Kest B, Lee C E, Mogil J S, Inturrisi C E
Department of Pharmacology, Cornell University Medical College New York, NY 10021, USA.
Life Sci. 1997;60(9):PL155-9. doi: 10.1016/s0024-3205(96)00704-7.
An antisense oligodeoxynucleotide (ODN) targeting 20 bases of the coding sequence of the cloned delta opioid receptor (DOR-1), a mismatched ODN (different from the antisense ODN at 4 bases) or saline was administered to 3 groups of CD-1 mice implanted with naltrexone pellets (7.5 mg) for 7 days. Morphine supersensitivity (i.e., increased potency as defined by decreased morphine ED50 values) was observed 24 h after pellet removal (day 8) in mice treated with saline or mismatch ODN, but not in antisense ODN treated mice. Antisense ODN alone had no effect on basal nociceptive thresholds or morphine analgesia but reduced the analgesic potency of the delta, opioid agonist [D-Ala2]deltorphin II. These data suggest that the delta2 opioid receptor system participates in the adaptive changes contributing to increased morphine potency following chronic naltrexone treatment.

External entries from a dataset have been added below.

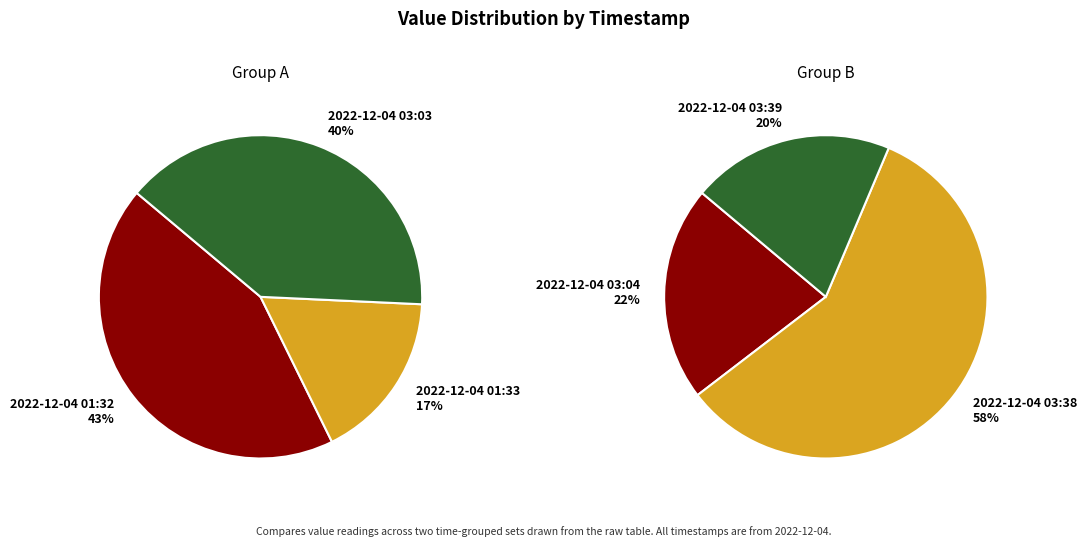

Rank the series by their average value, from lowest to highest.

Group B, Group A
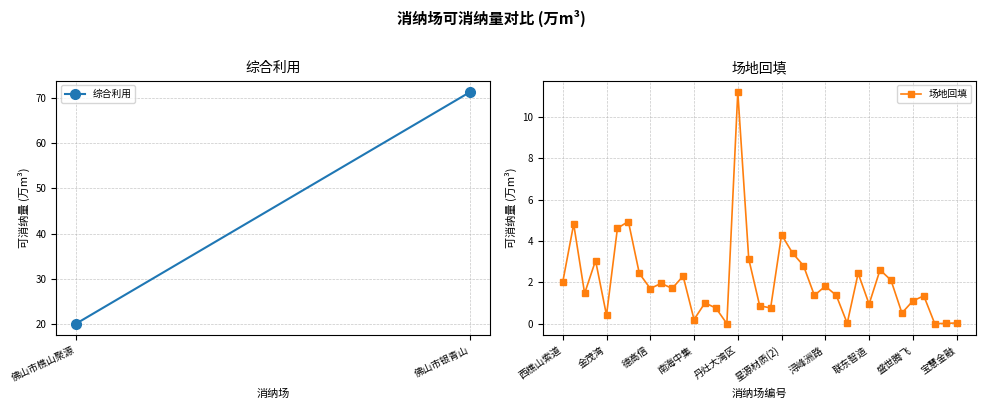

What is the maximum value shown in the chart?

11.2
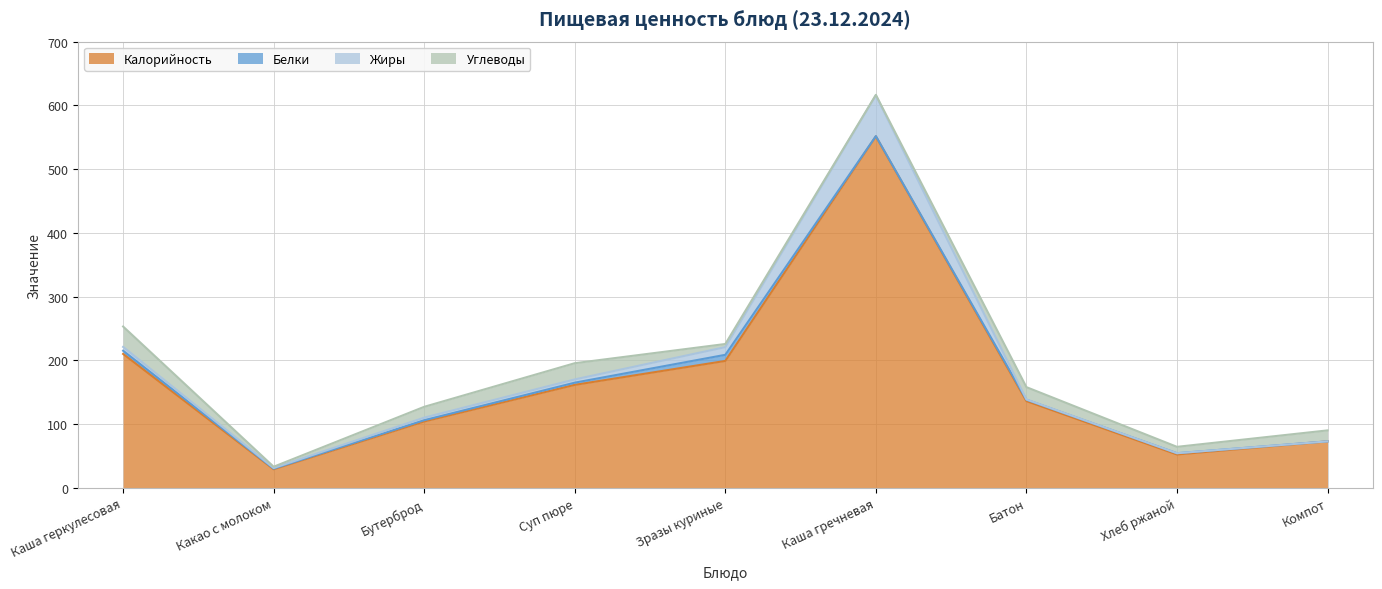

How many intersections are there between Белки and Углеводы?

2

将靶向克隆的δ阿片受体(DOR-1)编码序列20个碱基的反义寡脱氧核苷酸(ODN)、错配ODN(与反义ODN在4个碱基处不同)或生理盐水分别给予3组植入纳曲酮丸剂(7.5毫克)7天的CD-1小鼠。在取出丸剂后24小时(第8天),用生理盐水或错配ODN处理的小鼠出现吗啡超敏反应(即,如通过降低吗啡ED50值所定义的效力增加),而反义ODN处理的小鼠未出现。单独的反义ODN对基础痛觉阈值或吗啡镇痛无影响,但降低了δ阿片受体激动剂[D-Ala2]强啡肽II的镇痛效力。这些数据表明,δ2阿片受体系统参与了慢性纳曲酮治疗后导致吗啡效力增加的适应性变化。